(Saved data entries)
BEGIN

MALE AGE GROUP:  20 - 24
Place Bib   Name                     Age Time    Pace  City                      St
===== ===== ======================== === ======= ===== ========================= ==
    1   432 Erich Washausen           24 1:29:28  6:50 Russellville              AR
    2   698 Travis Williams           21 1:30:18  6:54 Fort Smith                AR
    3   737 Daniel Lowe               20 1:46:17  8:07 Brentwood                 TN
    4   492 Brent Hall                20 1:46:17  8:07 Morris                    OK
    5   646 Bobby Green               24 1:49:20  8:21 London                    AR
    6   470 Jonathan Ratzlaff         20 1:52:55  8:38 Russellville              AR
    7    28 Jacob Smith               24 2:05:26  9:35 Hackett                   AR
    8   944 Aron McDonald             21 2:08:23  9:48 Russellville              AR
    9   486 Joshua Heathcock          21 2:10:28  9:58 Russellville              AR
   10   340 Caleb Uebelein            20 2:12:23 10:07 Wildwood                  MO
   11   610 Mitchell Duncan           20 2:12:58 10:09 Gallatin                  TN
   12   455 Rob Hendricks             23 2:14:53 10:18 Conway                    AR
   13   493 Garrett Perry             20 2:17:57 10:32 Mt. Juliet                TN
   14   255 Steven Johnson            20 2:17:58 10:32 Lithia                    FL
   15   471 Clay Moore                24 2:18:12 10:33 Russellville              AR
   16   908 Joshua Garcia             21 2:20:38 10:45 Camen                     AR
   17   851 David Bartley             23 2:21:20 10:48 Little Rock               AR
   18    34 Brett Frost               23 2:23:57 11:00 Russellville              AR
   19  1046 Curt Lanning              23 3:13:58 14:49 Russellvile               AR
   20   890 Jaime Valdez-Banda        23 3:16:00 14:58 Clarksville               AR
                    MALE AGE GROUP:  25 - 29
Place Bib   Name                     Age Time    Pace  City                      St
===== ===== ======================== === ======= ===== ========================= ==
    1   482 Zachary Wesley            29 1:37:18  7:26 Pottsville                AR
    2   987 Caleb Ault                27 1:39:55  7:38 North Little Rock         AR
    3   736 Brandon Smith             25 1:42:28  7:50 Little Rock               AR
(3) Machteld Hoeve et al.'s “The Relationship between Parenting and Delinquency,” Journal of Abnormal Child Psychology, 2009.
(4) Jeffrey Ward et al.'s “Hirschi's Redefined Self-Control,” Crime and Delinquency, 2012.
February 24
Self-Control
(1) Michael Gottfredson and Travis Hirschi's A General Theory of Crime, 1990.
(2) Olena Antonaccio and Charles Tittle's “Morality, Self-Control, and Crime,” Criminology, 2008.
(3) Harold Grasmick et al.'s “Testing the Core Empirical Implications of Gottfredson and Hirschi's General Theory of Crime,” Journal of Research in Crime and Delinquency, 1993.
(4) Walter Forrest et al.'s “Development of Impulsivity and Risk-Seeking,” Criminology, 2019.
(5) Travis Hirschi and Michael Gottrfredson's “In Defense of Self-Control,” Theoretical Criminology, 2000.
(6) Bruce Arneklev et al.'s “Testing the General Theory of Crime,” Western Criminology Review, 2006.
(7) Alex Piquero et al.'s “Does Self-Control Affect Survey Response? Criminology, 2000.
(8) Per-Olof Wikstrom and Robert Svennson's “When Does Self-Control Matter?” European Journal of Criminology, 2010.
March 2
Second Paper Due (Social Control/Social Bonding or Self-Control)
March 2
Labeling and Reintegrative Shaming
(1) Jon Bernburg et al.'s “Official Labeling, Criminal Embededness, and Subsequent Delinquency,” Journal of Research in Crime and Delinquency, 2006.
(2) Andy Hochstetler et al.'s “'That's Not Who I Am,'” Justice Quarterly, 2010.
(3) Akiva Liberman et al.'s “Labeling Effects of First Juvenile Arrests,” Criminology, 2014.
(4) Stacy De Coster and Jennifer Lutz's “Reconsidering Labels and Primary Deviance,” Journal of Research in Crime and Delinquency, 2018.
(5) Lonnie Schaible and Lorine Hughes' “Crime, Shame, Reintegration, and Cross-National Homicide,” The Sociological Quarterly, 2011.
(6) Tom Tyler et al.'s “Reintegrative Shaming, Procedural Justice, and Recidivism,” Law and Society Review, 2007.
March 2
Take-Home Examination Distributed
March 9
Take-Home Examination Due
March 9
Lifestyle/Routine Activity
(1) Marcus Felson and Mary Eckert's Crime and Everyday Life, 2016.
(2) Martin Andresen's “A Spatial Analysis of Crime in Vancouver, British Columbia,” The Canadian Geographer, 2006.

END
BEGIN

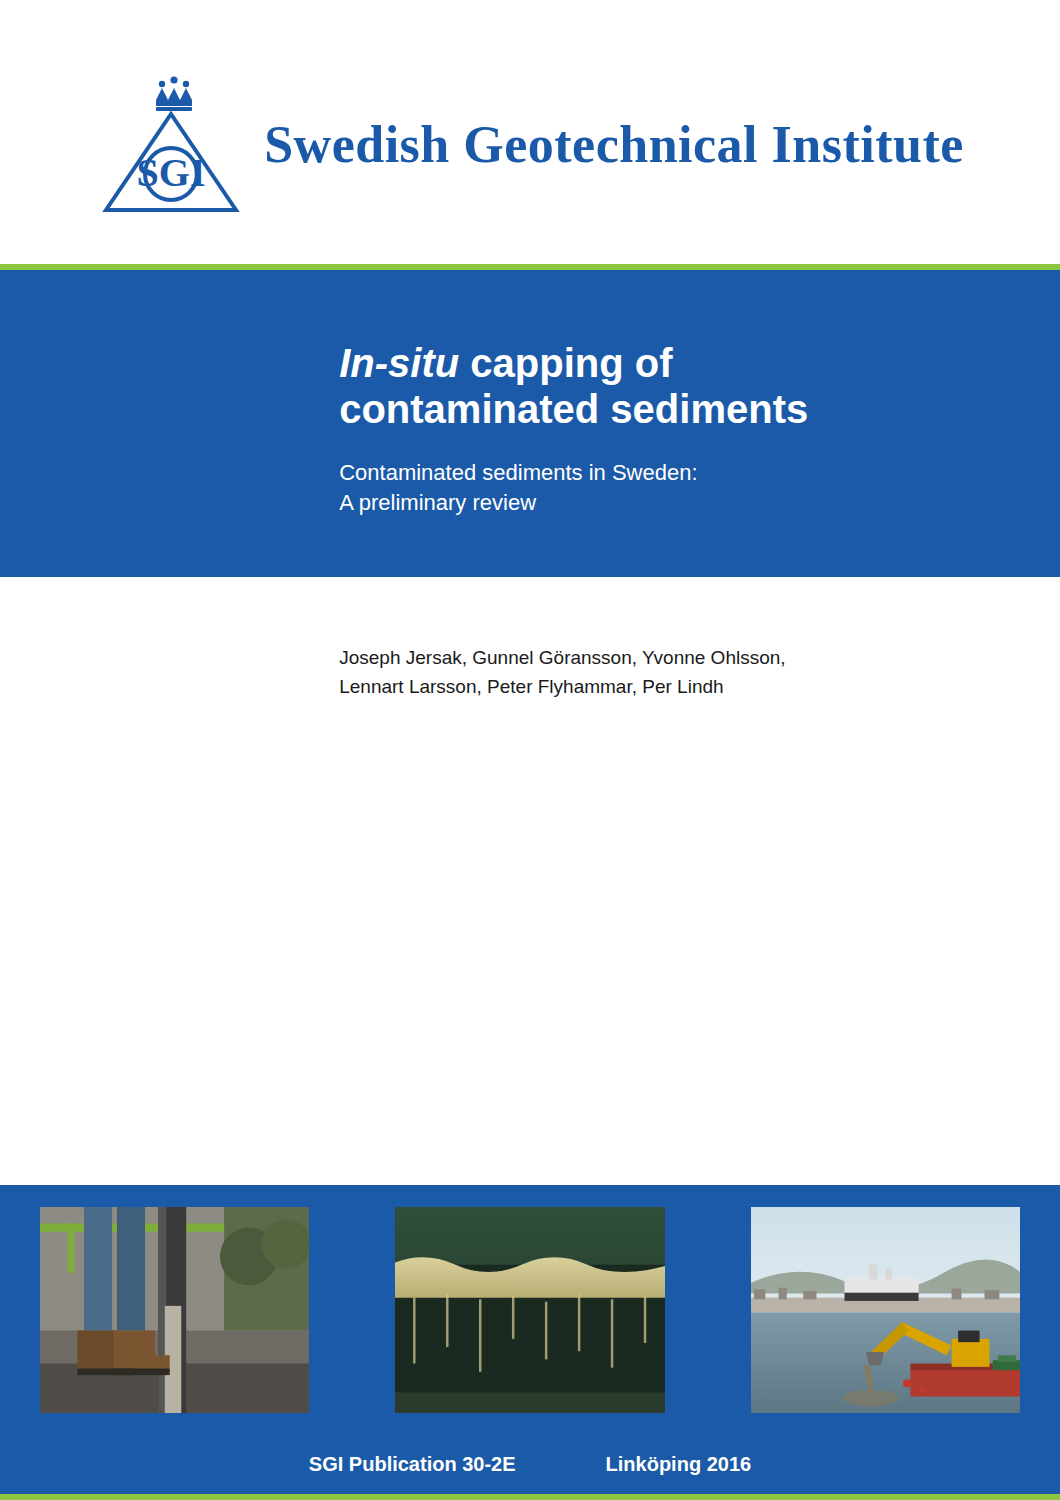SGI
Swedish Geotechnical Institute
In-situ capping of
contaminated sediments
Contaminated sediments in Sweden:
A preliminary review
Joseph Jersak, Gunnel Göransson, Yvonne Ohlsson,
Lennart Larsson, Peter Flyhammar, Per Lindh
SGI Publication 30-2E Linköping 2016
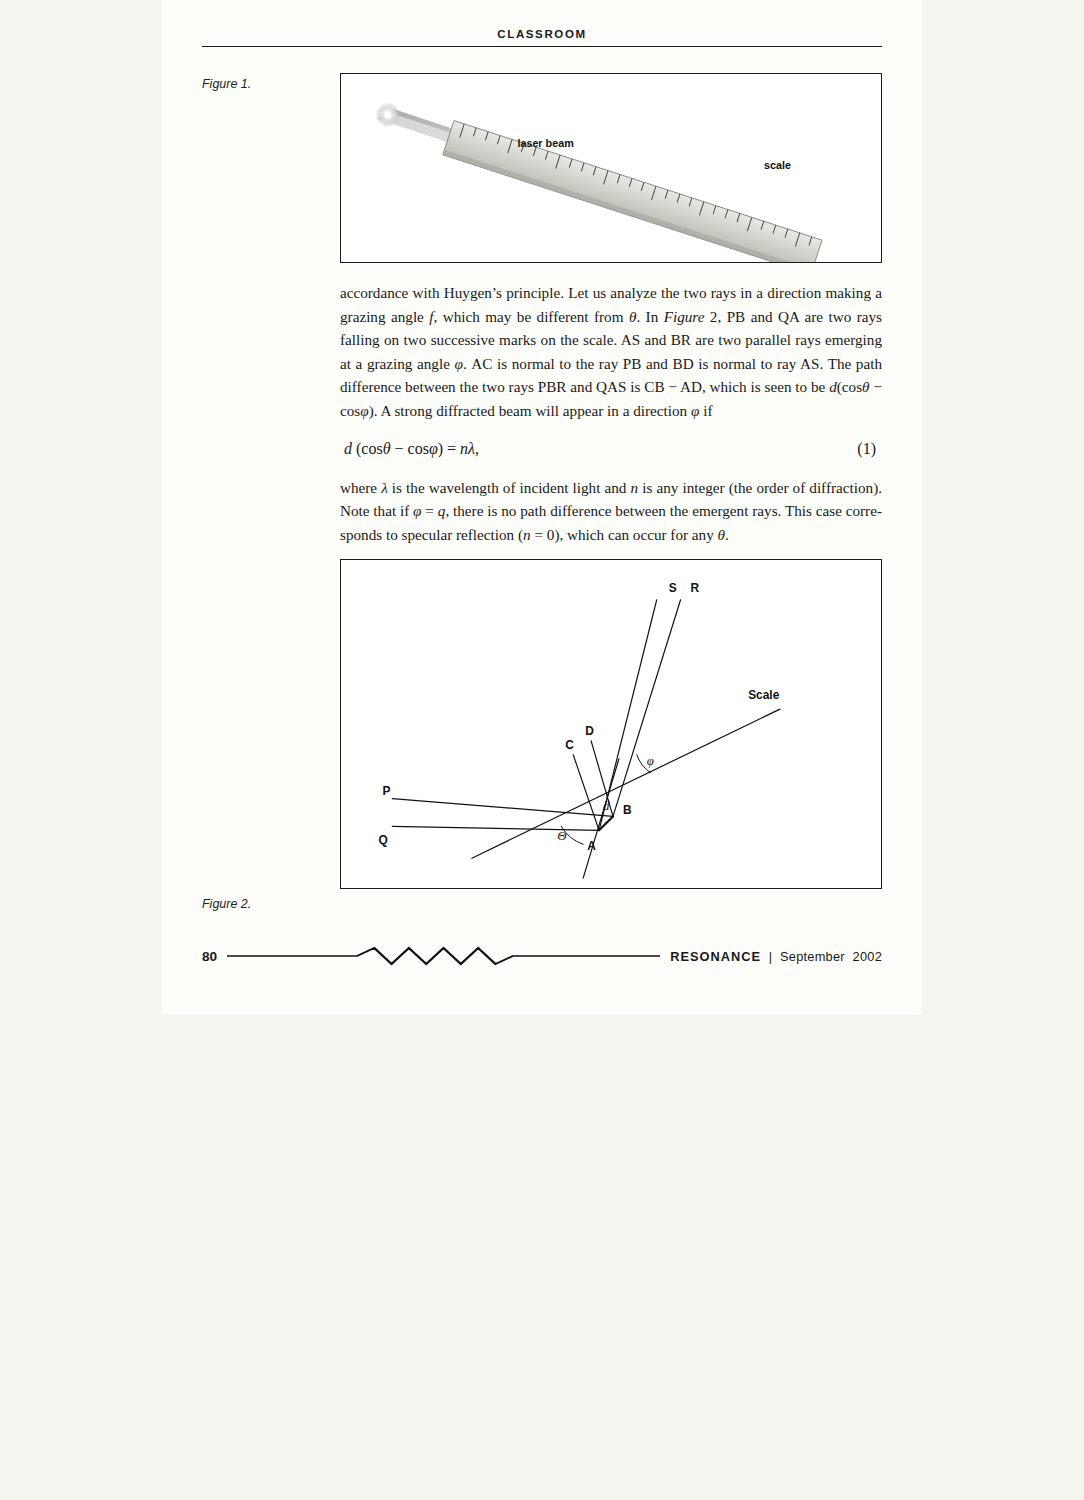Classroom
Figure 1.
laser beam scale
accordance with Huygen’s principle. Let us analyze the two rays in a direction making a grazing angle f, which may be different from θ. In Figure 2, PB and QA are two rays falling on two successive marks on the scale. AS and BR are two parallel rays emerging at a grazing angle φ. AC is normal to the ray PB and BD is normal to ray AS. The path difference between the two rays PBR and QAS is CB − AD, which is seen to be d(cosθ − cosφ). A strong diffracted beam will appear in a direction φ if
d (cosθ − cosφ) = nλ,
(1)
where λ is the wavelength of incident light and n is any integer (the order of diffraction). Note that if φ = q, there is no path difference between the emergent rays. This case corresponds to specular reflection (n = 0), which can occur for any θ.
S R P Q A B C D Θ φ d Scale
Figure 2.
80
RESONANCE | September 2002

END
BEGIN

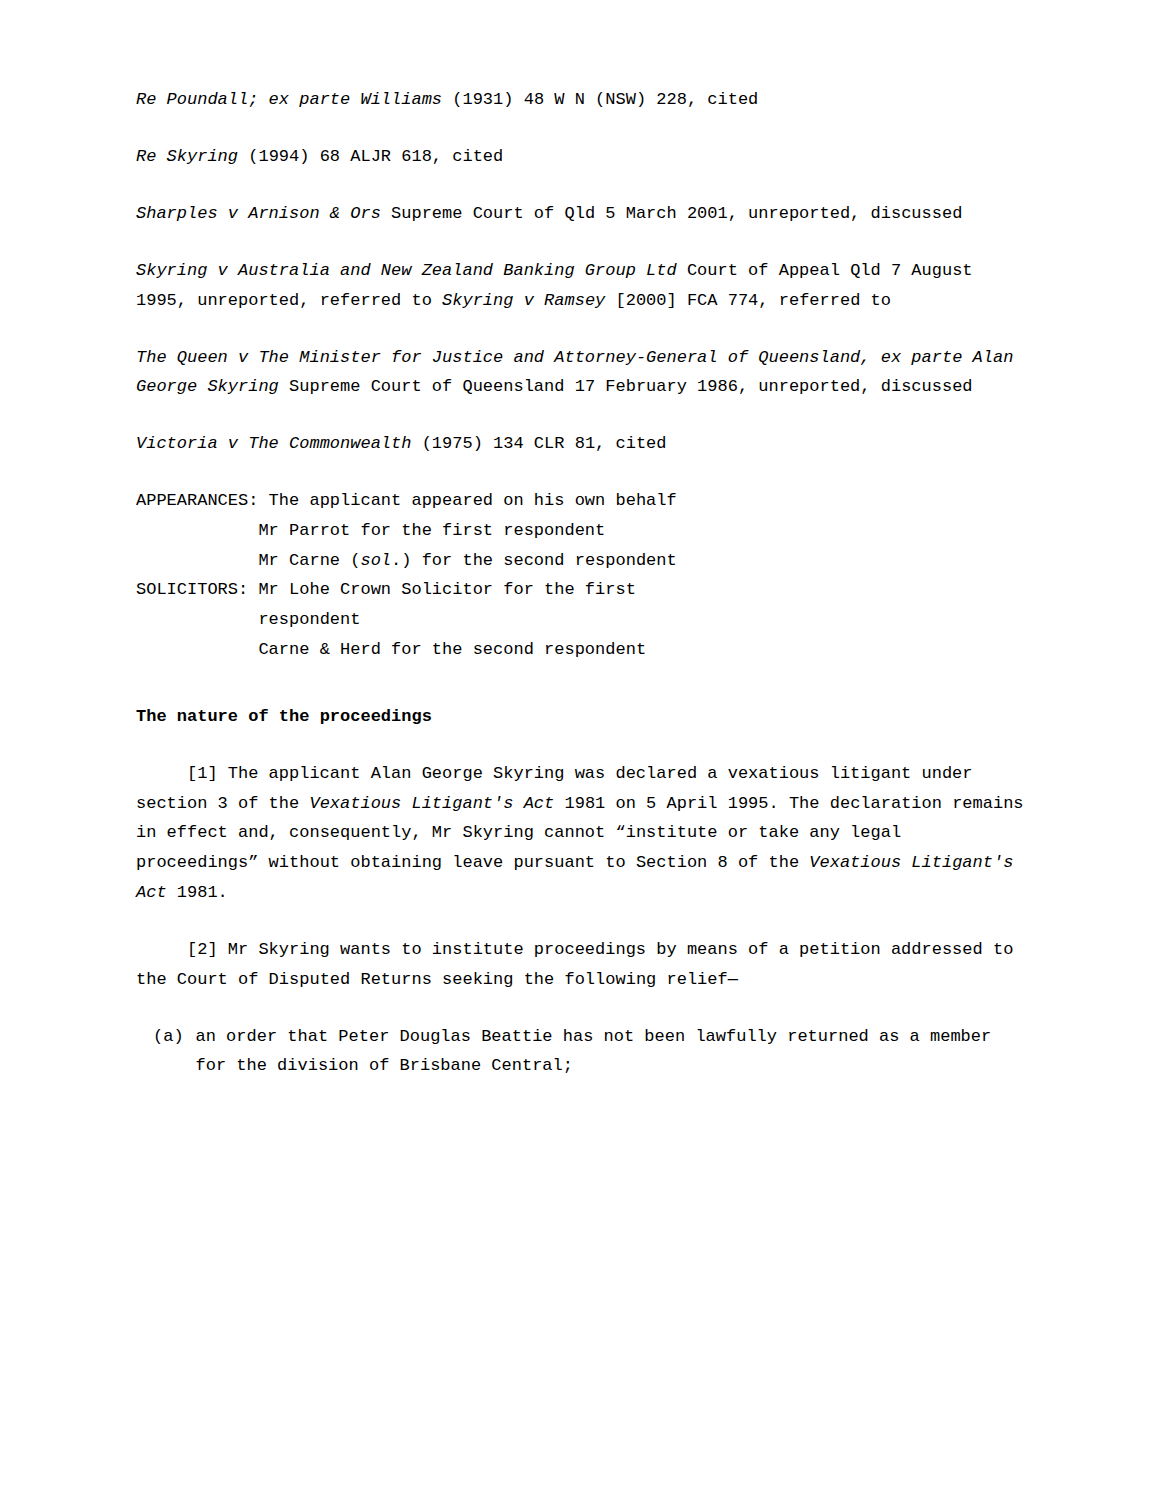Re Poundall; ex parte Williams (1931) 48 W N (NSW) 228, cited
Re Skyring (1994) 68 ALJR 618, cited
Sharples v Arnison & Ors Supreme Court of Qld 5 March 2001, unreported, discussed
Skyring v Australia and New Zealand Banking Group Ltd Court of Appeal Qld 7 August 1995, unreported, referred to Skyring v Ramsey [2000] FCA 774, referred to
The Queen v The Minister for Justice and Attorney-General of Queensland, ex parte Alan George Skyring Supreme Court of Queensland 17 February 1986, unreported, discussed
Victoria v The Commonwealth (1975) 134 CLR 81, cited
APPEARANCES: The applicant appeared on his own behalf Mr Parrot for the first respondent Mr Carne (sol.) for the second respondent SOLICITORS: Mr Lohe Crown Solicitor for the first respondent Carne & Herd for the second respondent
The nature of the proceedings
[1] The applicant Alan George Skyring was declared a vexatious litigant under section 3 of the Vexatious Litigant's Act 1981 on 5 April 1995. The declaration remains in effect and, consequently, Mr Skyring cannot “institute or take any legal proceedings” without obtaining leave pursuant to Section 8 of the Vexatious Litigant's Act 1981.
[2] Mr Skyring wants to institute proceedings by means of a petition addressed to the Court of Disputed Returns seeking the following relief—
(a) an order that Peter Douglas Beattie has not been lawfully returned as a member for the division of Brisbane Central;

END

→ What to do: Copy out the lines above with "Court" in them.

→ Solution to the problem:
Sharples v Arnison & Ors Supreme Court of Qld 5 March 2001, unreported, discussed
Skyring v Australia and New Zealand Banking Group Ltd Court of Appeal Qld 7 August 1995, unreported, referred to Skyring v Ramsey [2000] FCA 774, referred to
The Queen v The Minister for Justice and Attorney-General of Queensland, ex parte Alan George Skyring Supreme Court of Queensland 17 February 1986, unreported, discussed
[2] Mr Skyring wants to institute proceedings by means of a petition addressed to the Court of Disputed Returns seeking the following relief—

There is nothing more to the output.